Slurm is the open-source resource manager and job scheduler used on the AI Systems. It allocates computing resources, runs, monitors and manages job queues, with optional plugins for advanced scheduling and accounting.

The following pages expand on the two types of jobs you can submit to Slurm.

Interactive jobs are best suited for developing, testing and setting up a suitable container environment for your workloads. To avoid extensive waiting in queue, it is recommended to allocate only a minimal number of GPUs for a "short" time.

Sbatch jobs are best suited for potentially long running and heavy workloads. It's recommended to sufficiently test your work with an interactive job before submitting an sbatch job.

S-Commands

The following are the most frequently used Slurm commands that users rely on for day-to-day work. They cover the essential steps of checking resources, submitting jobs, monitoring progress, and managing running or completed jobs.

sinfo - Show available partitions, nodes, and their status.
squeue - Display currently queued and running jobs.
srun - Submit or launch a job (interactive or batch).
sbatch - Submit a batch job script to the scheduler.
scancel - Cancel a running or pending job.
salloc - Allocate resources for an interactive job session.
sacct - View job accounting and usage information.

For detailed information, please have a look at the slurm cheat. It lists all common commands and their arguments and environment variables. It can be found here: Slurm Cheatsheet

Key Points

The following key points describe important details specific to the Slurm setup on the AI Systems.
Make sure to follow these conventions when submitting or running jobs to ensure your workloads start and run correctly.

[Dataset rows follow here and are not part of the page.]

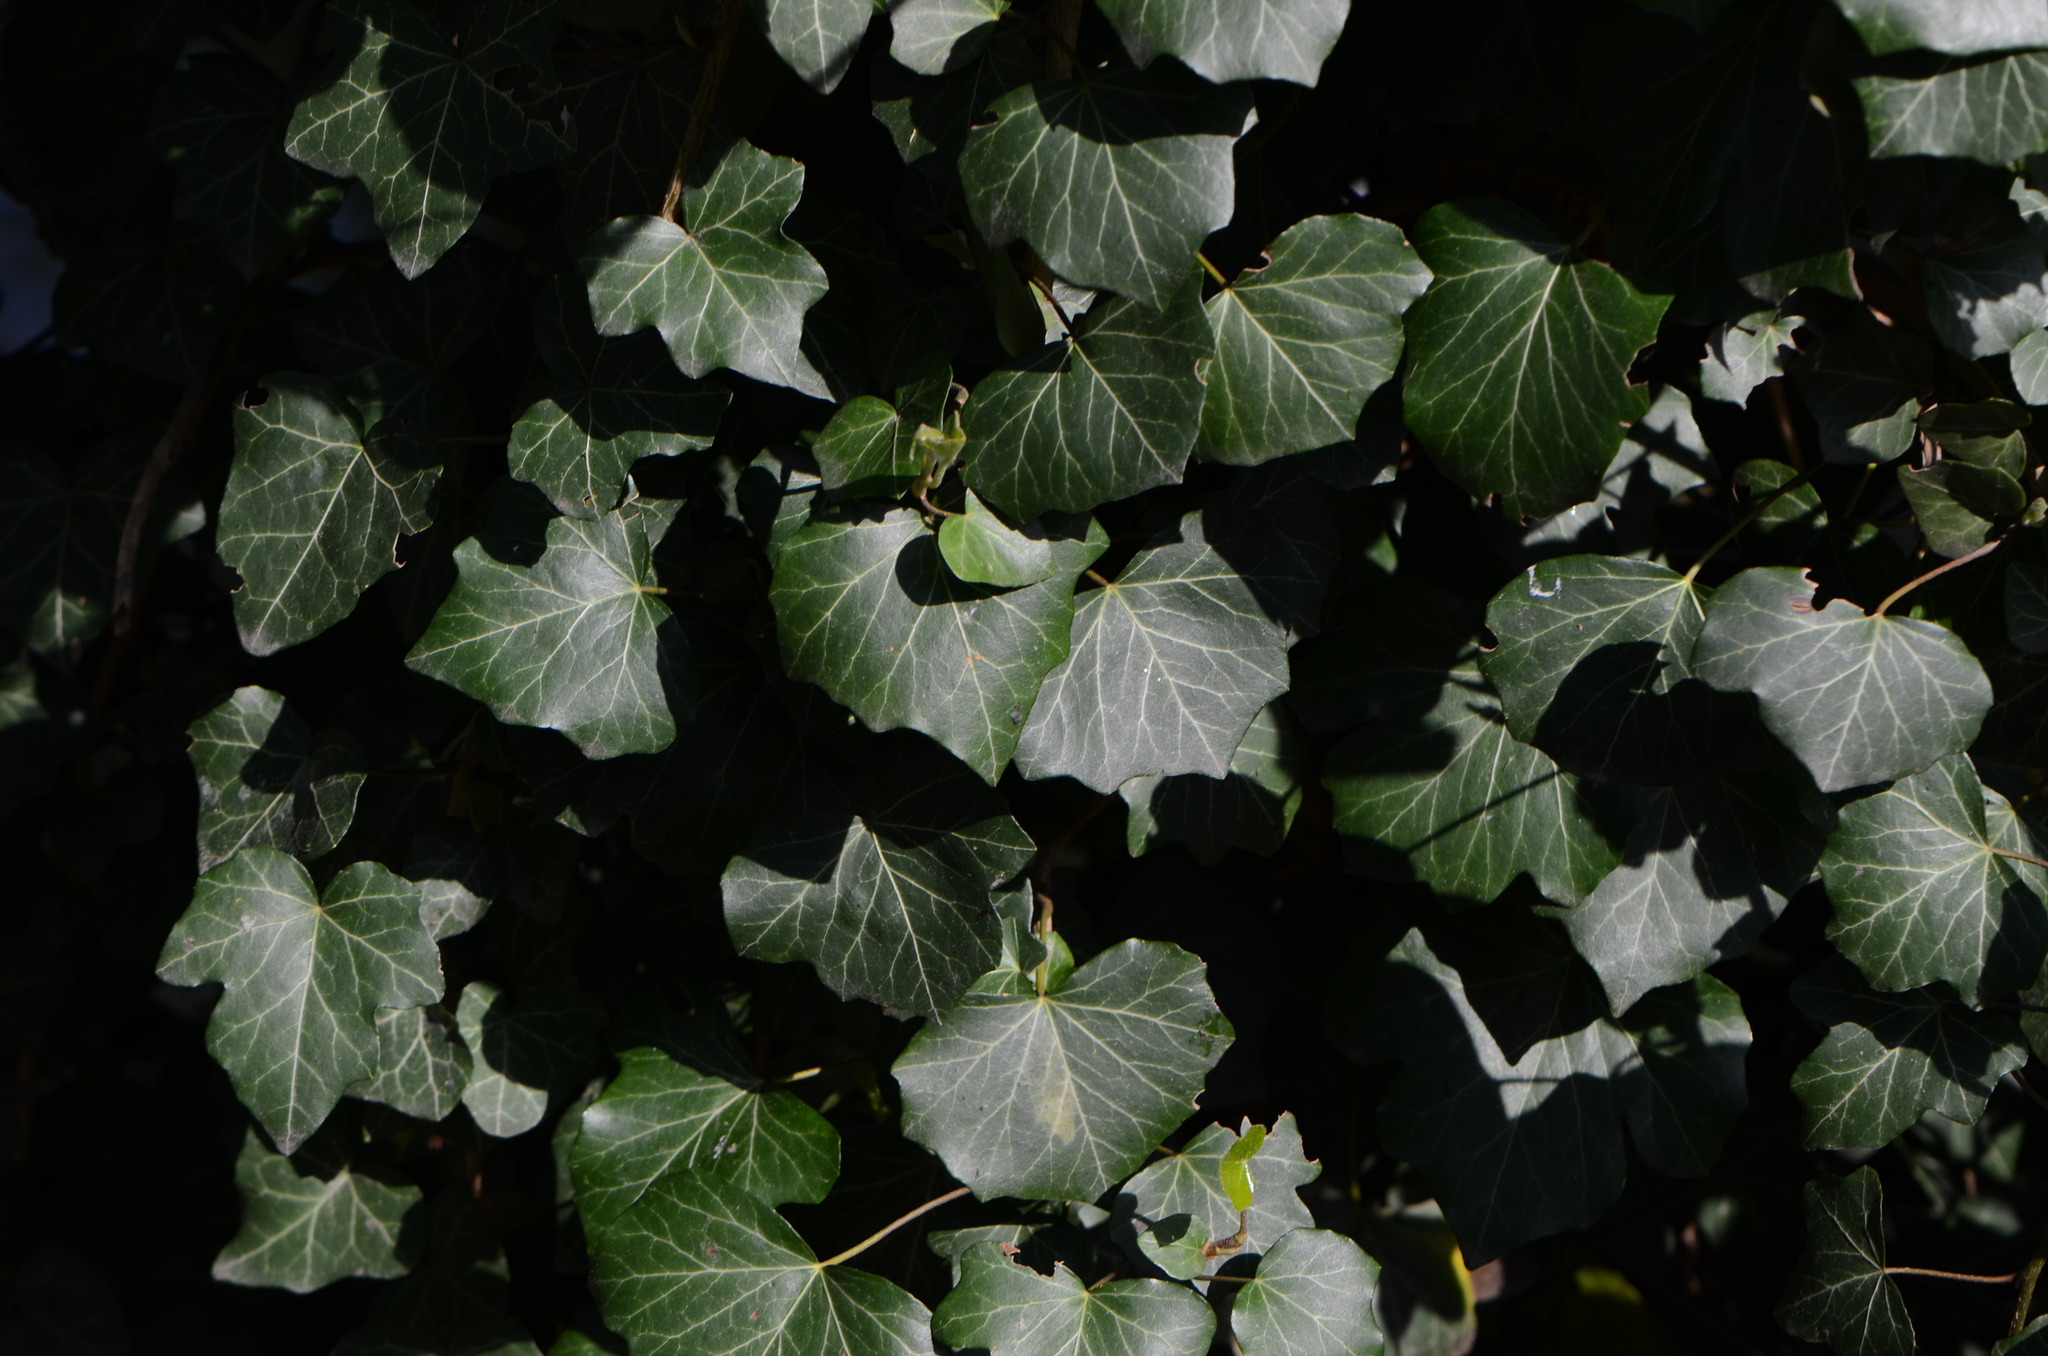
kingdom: Plantae
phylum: Tracheophyta
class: Magnoliopsida
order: Apiales
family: Araliaceae
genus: Hedera
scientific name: Hedera helix
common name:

It's necessary to set gres when requesting resources otherwise jobs won't start. This argument determines the number of GPUs requested per node. For example, one can request a single GPU per node by setting: --gres=gpu:1 (more general --gres=gpu:<number_of_GPUs>) and at most 8 GPUs can be requested per job. HGX nodes have 4, DGX nodes have 8 GPUs available.
For individual jobs and allocations, the default time limit is 1 hour, and the maximum time limit is 2 days.